During the February incident, Dan Hamilton said he was suspicious when he spotted the two women along a fence at Love Field with binoculars.

“I saw a car parked along this fence here; and there was a young lady sitting looking through the fence at the control tower in that vicinity using binoculars,” he said.

Hamilton, who heads the Frontiers of Flight Museum, said police told him previously to be on the lookout for two suspicious women wearing fatigues and scouting runways.

“When she got off the car, I noticed that she did have fatigues on and matched the description of what police had mentioned to us a week or so before,” he said.

Sources told News 8 the women were not only spotted outside the airport, but they were also seen inside the terminal pacing distances in what they said appeared to be typical surveillance techniques. However, the women said they were simply going to the flight museum and then watching planes take off.
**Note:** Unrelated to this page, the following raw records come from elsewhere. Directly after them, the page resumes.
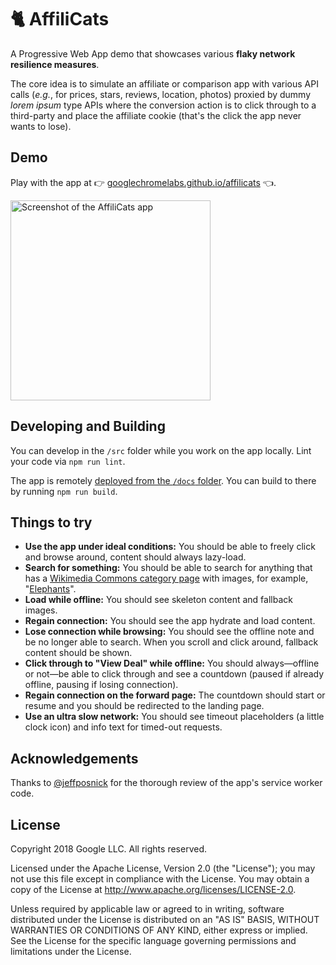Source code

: # 🐈 AffiliCats

A Progressive Web App demo that showcases various **flaky network resilience measures**.

The core idea is to simulate an affiliate or comparison app with various API calls
(*e.g.*, for prices, stars, reviews, location, photos) proxied by dummy *lorem ipsum* type APIs
where the conversion action is to click through to a third-party and place the affiliate cookie
(that's the click the app never wants to lose).

## Demo

Play with the app at
👉 [googlechromelabs.github.io/affilicats](https://googlechromelabs.github.io/affilicats/) 👈.

<img alt="Screenshot of the AffiliCats app" src="https://github.com/GoogleChromeLabs/affilicats/blob/master/assets/screenshot.png" width="320">

## Developing and Building

You can develop in the `/src` folder while you work on the app locally. Lint your code via `npm run lint`.

The app is remotely [deployed from the `/docs` folder](https://help.github.com/articles/configuring-a-publishing-source-for-github-pages/#publishing-your-github-pages-site-from-a-docs-folder-on-your-master-branch).
You can build to there by running `npm run build`.

## Things to try

- **Use the app under ideal conditions:**
  You should be able to freely click and browse around, content should always lazy-load.
- **Search for something:**
  You should be able to search for anything that has a [Wikimedia Commons category page](https://commons.wikimedia.org/wiki/Category:Topics) with images, for example, "[Elephants](https://commons.wikimedia.org/wiki/Category:Elephants)".
- **Load while offline:**
  You should see skeleton content and fallback images.
- **Regain connection:**
  You should see the app hydrate and load content.
- **Lose connection while browsing:**
  You should see the offline note and be no longer able to search. When you scroll and click around, fallback content should be shown.
- **Click through to "View Deal" while offline:**
  You should always—offline or not—be able to click through and see a countdown (paused if already offline, pausing if losing connection).
- **Regain connection on the forward page:**
  The countdown should start or resume and you should be redirected to the landing page.
- **Use an ultra slow network:**
  You should see timeout placeholders (a little clock icon) and info text for timed-out requests.

## Acknowledgements

Thanks to [@jeffposnick](https://github.com/jeffposnick) for the thorough review of the app's service worker code.

## License

Copyright 2018 Google LLC. All rights reserved.

Licensed under the Apache License, Version 2.0 (the "License"); you may not use this file except in compliance with the License. You may obtain a copy of the License at http://www.apache.org/licenses/LICENSE-2.0.

Unless required by applicable law or agreed to in writing, software distributed under the License is distributed on an "AS IS" BASIS, WITHOUT WARRANTIES OR CONDITIONS OF ANY KIND, either express or implied. See the License for the specific language governing permissions and limitations under the License.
They deny they were surveying the airport.

“There were a lot of people parked outside,” Hamad said. “One man was taking pictures of planes taking off.”

As the women were driving away from the airport in a red Honda, an officer pulled them over. Police issued one of the women a citation for failing to change her address on her driver’s license and having no front license plate.

The FBI and the Dallas Police Department said they consider the women potentially dangerous and issued a crime bulletin in February of this year. Despite that, neither has been arrested or charged with any crime.

Al-Homsi said she is Syrian and is sympathetic to the Palestinian people. Both women said they disagree with the United States’ Middle East policy.

“I don’t like the government,” Al-Homsi said. “The American people, no problem.”

“I think they stick their nose in business where it doesn’t belong,” Hamad said.

The women said they have been questioned by the FBI more than a dozen times and believe they are the subjects of the persecution of Muslim women.

The government insists they are a potential danger.